In this unprecedented context, Chile lays bare the fragilities of a country that has remained incapable of fairly distributing wealth and building an egalitarian society after years of building up a stable democracy. With the end of the brutal dictatorship of Augusto Pinochet (1973-1990), the level of human development systematically improved over the past three decades with a surge of social spending, especially in health and education. Yet the refrains of inequality heard throughout Chile’s history continue to reverberate loudly today.
 
Inequality, the crux of Latin America’s ailments, has deep roots in Chile. For many years Chile has had one of the highest levels of income inequality in the Americas, and the highest level of inequality among Organisation for Economic Cooperation and Development (OECD) countries. During most of the 2000s, the richest 20 percent of Chileans earned 10 times more than the poorest 20 percent as revealed by OECD Data. Although this income distribution has improved slightly in the past couple years, the improvement has been far too modest to ease the growing social tensions in an otherwise economically prosperous country.  
 
Chile’s high inequality is structural. It has been decades in the making thanks to a tax system that heavily taxes consumption and provides preferential treatment to high personal income and corporate profits. In 2014 and 2019, tax reforms have made the system somewhat more redistributive, but not enough to close Chile’s large income gap.  
 
The other crippled aspect of income distribution in Chile is its welfare system, which is falling well short in protecting the most vulnerable. A more comprehensive social assistance package would be needed in a country whose labor market has become increasingly precarious since the 1990s and where the informal economy provides approximately 30 percent of all jobs in Chile (ECLAC database).  
 
Building a more egalitarian society in Chile and the rest of Latin America has been a tale of more failures than successes. Despite economic progress in Latin America from 2003 to 2008 when GDP of countries in the region grew annually at an average rate of 6 percent, political elites across the political spectrum have been unable to dismantle deeply rooted structural inequality.
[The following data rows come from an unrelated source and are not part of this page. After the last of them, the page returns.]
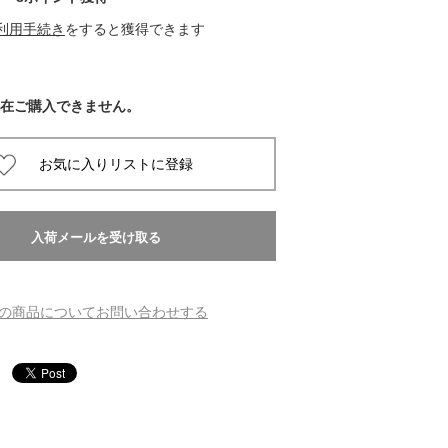
利用手続き
をすると獲得できます
 蔦屋
在ご購入できません。
岡崎
書店
 蔦屋
の商品についてお問い合わせする
 蔦屋
 蔦屋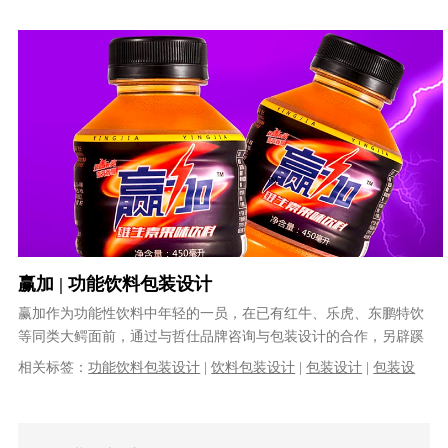
插画包装设计
|
品牌策划
赢加 | 功能饮料包装设计
赢加作为功能性饮料中年轻的一员，在已有红牛、乐虎、东鹏特饮
等同类大鳄面前，通过与哲仕品牌咨询与包装设计的合作，另辟蹊
径地跳出固有的横向定位思维，以独特......
相关标签：
功能饮料包装设计
|
饮料包装设计
|
包装设计
|
包装设
计公司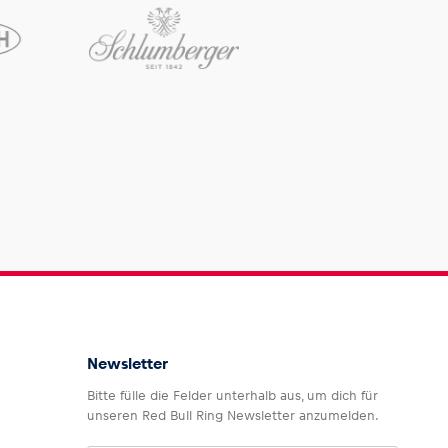
Newsletter
Bitte fülle die Felder unterhalb aus, um dich für
unseren Red Bull Ring Newsletter anzumelden.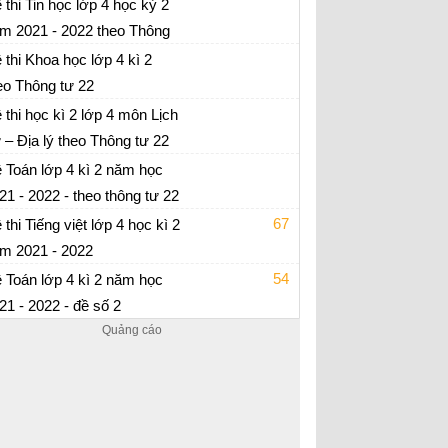
 22
 thi Tin học lớp 4 học kỳ 2
m 2021 - 2022 theo Thông
 thi học kì 2 lớp 4 môn Tin học - có ma trận +
 22
 thi Khoa học lớp 4 kì 2
p án
eo Thông tư 22
 thi học kì 2 lớp 4 môn Khoa học - có ma trận
 thi học kì 2 lớp 4 môn Lịch
đáp án
 – Địa lý theo Thông tư 22
 thi học kì 2 lớp 4 môn sử - Địa - có ma trận +
 Toán lớp 4 kì 2 năm học
p án
21 - 2022 - theo thông tư 22
 thi học kì 2 lớp 4 môn Toán- có ma trận +
67
 thi Tiếng việt lớp 4 học kì 2
p án
m 2021 - 2022
 thi học kì 2 lớp 4 môn Tiếng Việt - có ma
54
 Toán lớp 4 kì 2 năm học
ận + đáp án
21 - 2022 - đề số 2
 ôn tập Toán lớp 4 - có đáp án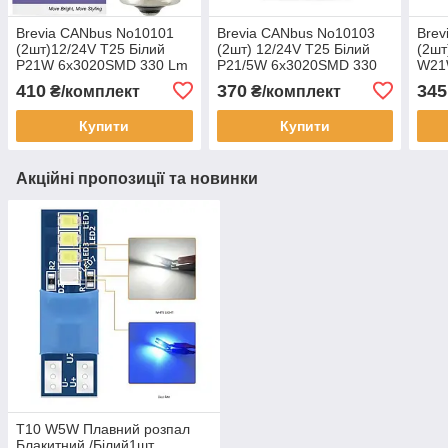
Brevia CANbus No10101
Brevia CANbus No10103
Brev
(2шт)12/24V T25 Білий
(2шт) 12/24V T25 Білий
(2шт
P21W 6x3020SMD 330 Lm
P21/5W 6x3020SMD 330
W21
6000 K
Lm 6000K
6000
410
370
345
₴/комплект
₴/комплект
Купити
Купити
Акційні пропозиції та новинки
T10 W5W Плавний розпал
Блакитний /Білий1шт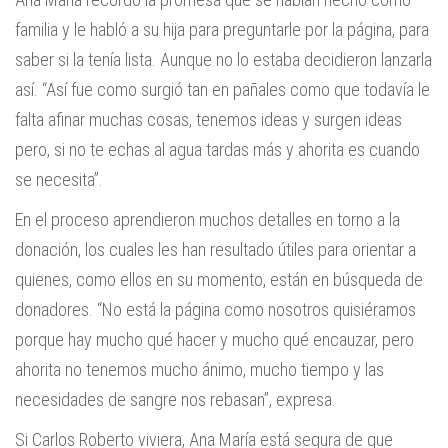
familia y le habló a su hija para preguntarle por la página, para
saber si la tenía lista. Aunque no lo estaba decidieron lanzarla
así. “Así fue como surgió tan en pañales como que todavía le
falta afinar muchas cosas, tenemos ideas y surgen ideas
pero, si no te echas al agua tardas más y ahorita es cuando
se necesita”.
En el proceso aprendieron muchos detalles en torno a la
donación, los cuales les han resultado útiles para orientar a
quienes, como ellos en su momento, están en búsqueda de
donadores. “No está la página como nosotros quisiéramos
porque hay mucho qué hacer y mucho qué encauzar, pero
ahorita no tenemos mucho ánimo, mucho tiempo y las
necesidades de sangre nos rebasan”, expresa.
Si Carlos Roberto viviera, Ana María está segura de que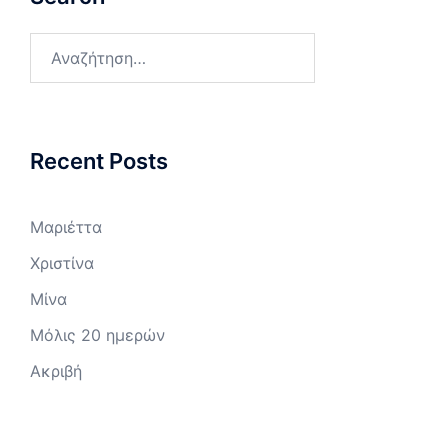
Αναζήτηση
για:
Recent Posts
Μαριέττα
Χριστίνα
Μίνα
Μόλις 20 ημερών
Ακριβή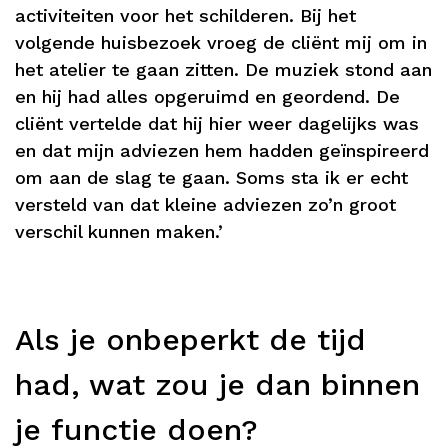
activiteiten voor het schilderen. Bij het
volgende huisbezoek vroeg de cliënt mij om in
het atelier te gaan zitten. De muziek stond aan
en hij had alles opgeruimd en geordend. De
cliënt vertelde dat hij hier weer dagelijks was
en dat mijn adviezen hem hadden geïnspireerd
om aan de slag te gaan. Soms sta ik er echt
versteld van dat kleine adviezen zo’n groot
verschil kunnen maken.’
Als je onbeperkt de tijd
had, wat zou je dan binnen
je functie doen?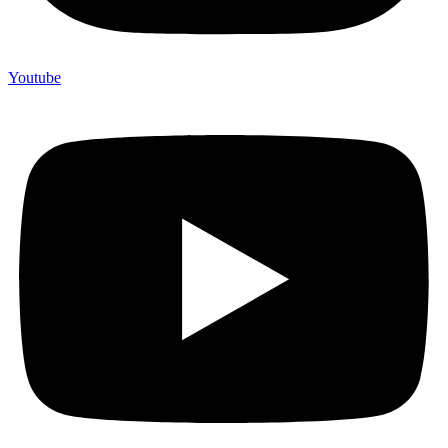
Youtube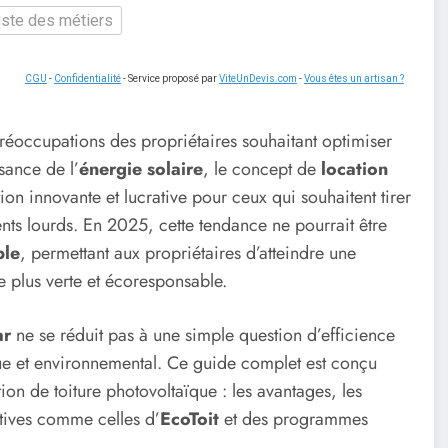
liste des métiers
CGU
-
Confidentialité
- Service proposé par
ViteUnDevis.com
-
Vous êtes un artisan ?
réoccupations des propriétaires souhaitant optimiser
sance de l’
énergie solaire
, le concept de
location
 innovante et lucrative pour ceux qui souhaitent tirer
ts lourds. En 2025, cette tendance ne pourrait être
ble
, permettant aux propriétaires d’atteindre une
ie plus verte et écoresponsable.
ar
ne se réduit pas à une simple question d’efficience
ue et environnemental. Ce guide complet est conçu
ion de toiture photovoltaïque : les avantages, les
iatives comme celles d’
EcoToit
et des programmes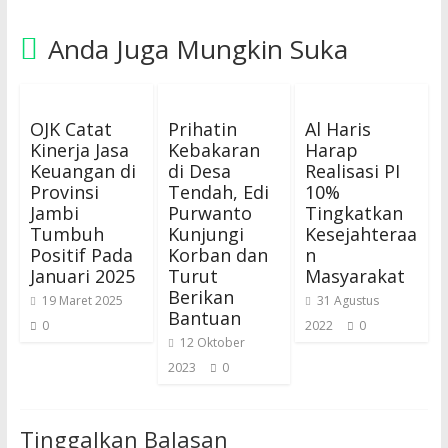
Anda Juga Mungkin Suka
OJK Catat
Prihatin
Al Haris
Kinerja Jasa
Kebakaran
Harap
Keuangan di
di Desa
Realisasi PI
Provinsi
Tendah, Edi
10%
Jambi
Purwanto
Tingkatkan
Tumbuh
Kunjungi
Kesejahteraa
Positif Pada
Korban dan
n
Januari 2025
Turut
Masyarakat
Berikan
19 Maret 2025
31 Agustus
Bantuan
0
2022
0
12 Oktober
2023
0
Tinggalkan Balasan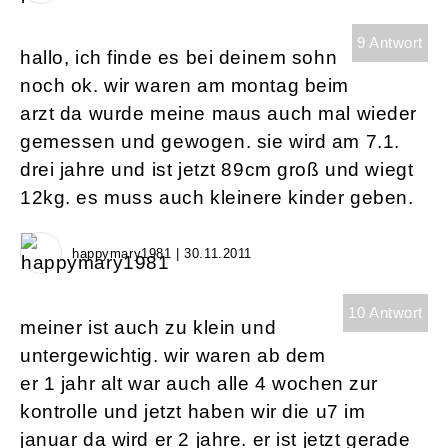
9 Antwort
hallo, ich finde es bei deinem sohn
noch ok. wir waren am montag beim
arzt da wurde meine maus auch mal wieder
gemessen und gewogen. sie wird am 7.1.
drei jahre und ist jetzt 89cm groß und wiegt
12kg. es muss auch kleinere kinder geben.
happymary1981 | 30.11.2011
10 Antwort
meiner ist auch zu klein und
untergewichtig. wir waren ab dem
er 1 jahr alt war auch alle 4 wochen zur
kontrolle und jetzt haben wir die u7 im
januar da wird er 2 jahre. er ist jetzt gerade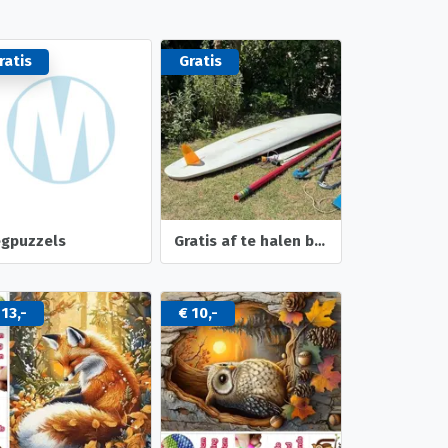
ratis
Gratis
egpuzzels
Gratis af te halen beginners surfplank met toebehoren
 13,-
€ 10,-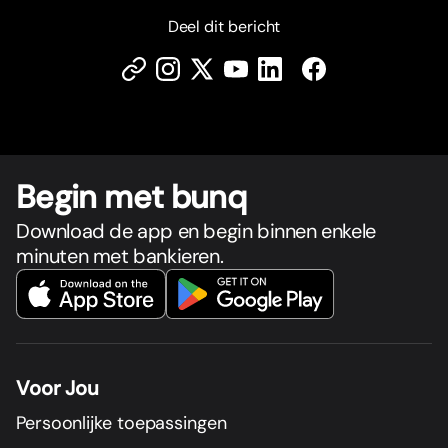
Deel dit bericht
Begin met bunq
Download de app en begin binnen enkele
minuten met bankieren.
Voor Jou
Persoonlijke toepassingen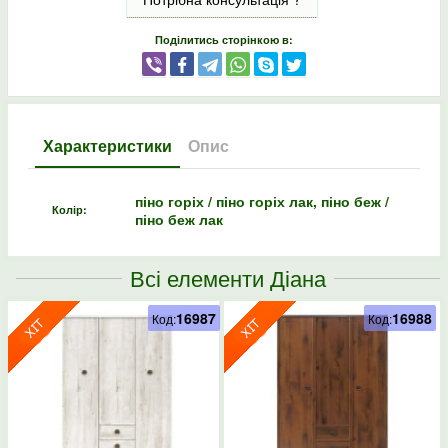
Поділитись сторінкою в:
Характеристики
Опис
піно горіх / піно горіх лак, піно беж /
Колір:
піно беж лак
Всі елементи Діана
16987
16988
Код:
Код: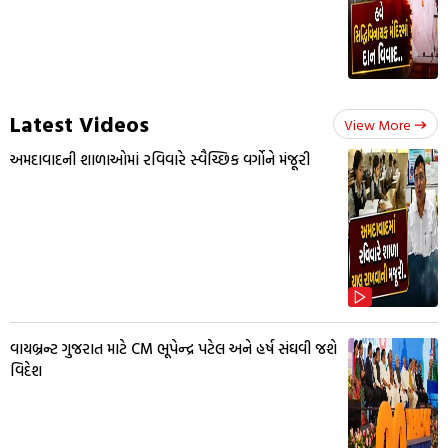
Latest Videos
View More
અમદાવાદની શાળાઓમાં રવિવારે સ્વૈચ્છિક વર્ગોને મંજૂરી
વાયબ્રન્ટ ગુજરાત માટે CM ભૂપેન્દ્ર પટેલ અને હર્ષ સંઘવી જશે
વિદેશ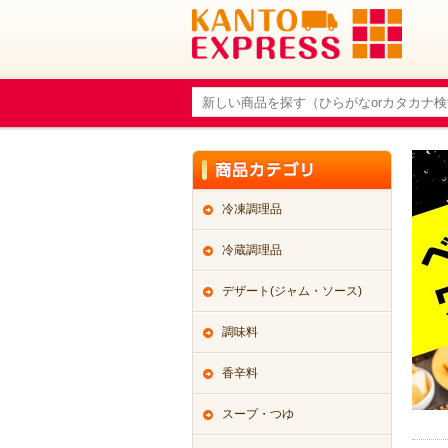
冷凍調理品
冷蔵調理品
デザート(ジャム・ソース)
調味料
香辛料
スープ・つゆ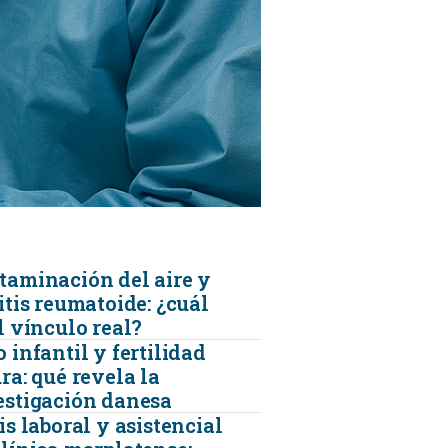
KINESIOLOGÍA
TRAUMATOLOGIA
SERVICIOS DE AMBULANCIAS
taminación del aire y
itis reumatoide: ¿cuál
l vínculo real?
 infantil y fertilidad
ra: qué revela la
estigación danesa
is laboral y asistencial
In the current environment, the novel coronavirus is pushing millions into poverty throughout Latin America even while the continent is still battling old socioeconomic problems without much hope of overcoming them.  
 
A post-pandemic Latin America will be a more impoverished region with unpopular governments incapable of responding to the increasing desperation of its poor. This is precisely the kind of broader context in which Latin American democracies of the past broke down.